PROBLEM DETAILS:
Below are the records. Restate word for word every line from the one that contains "Er zijn meer dan 100.000 grafheuvels" through the final line, both included.

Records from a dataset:
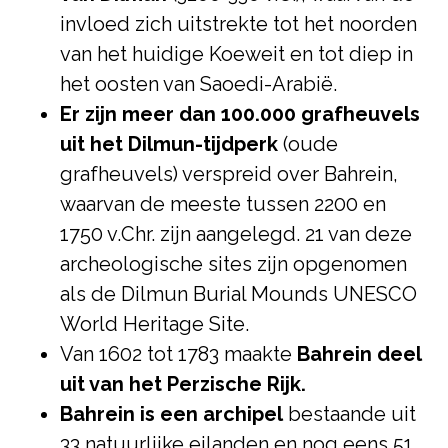
invloed zich uitstrekte tot het noorden
van het huidige Koeweit en tot diep in
het oosten van Saoedi-Arabië.
Er zijn meer dan 100.000 grafheuvels
uit het Dilmun-tijdperk
(oude
grafheuvels) verspreid over Bahrein,
waarvan de meeste tussen 2200 en
1750 v.Chr. zijn aangelegd. 21 van deze
archeologische sites zijn opgenomen
als de Dilmun Burial Mounds UNESCO
World Heritage Site.
Van 1602 tot 1783 maakte
Bahrein deel
uit van het Perzische Rijk.
Bahrein is een archipel
bestaande uit
33 natuurlijke eilanden en nog eens 51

TASK OUTPUT:
Er zijn meer dan 100.000 grafheuvels
uit het Dilmun-tijdperk
(oude
grafheuvels) verspreid over Bahrein,
waarvan de meeste tussen 2200 en
1750 v.Chr. zijn aangelegd. 21 van deze
archeologische sites zijn opgenomen
als de Dilmun Burial Mounds UNESCO
World Heritage Site.
Van 1602 tot 1783 maakte
Bahrein deel
uit van het Perzische Rijk.
Bahrein is een archipel
bestaande uit
33 natuurlijke eilanden en nog eens 51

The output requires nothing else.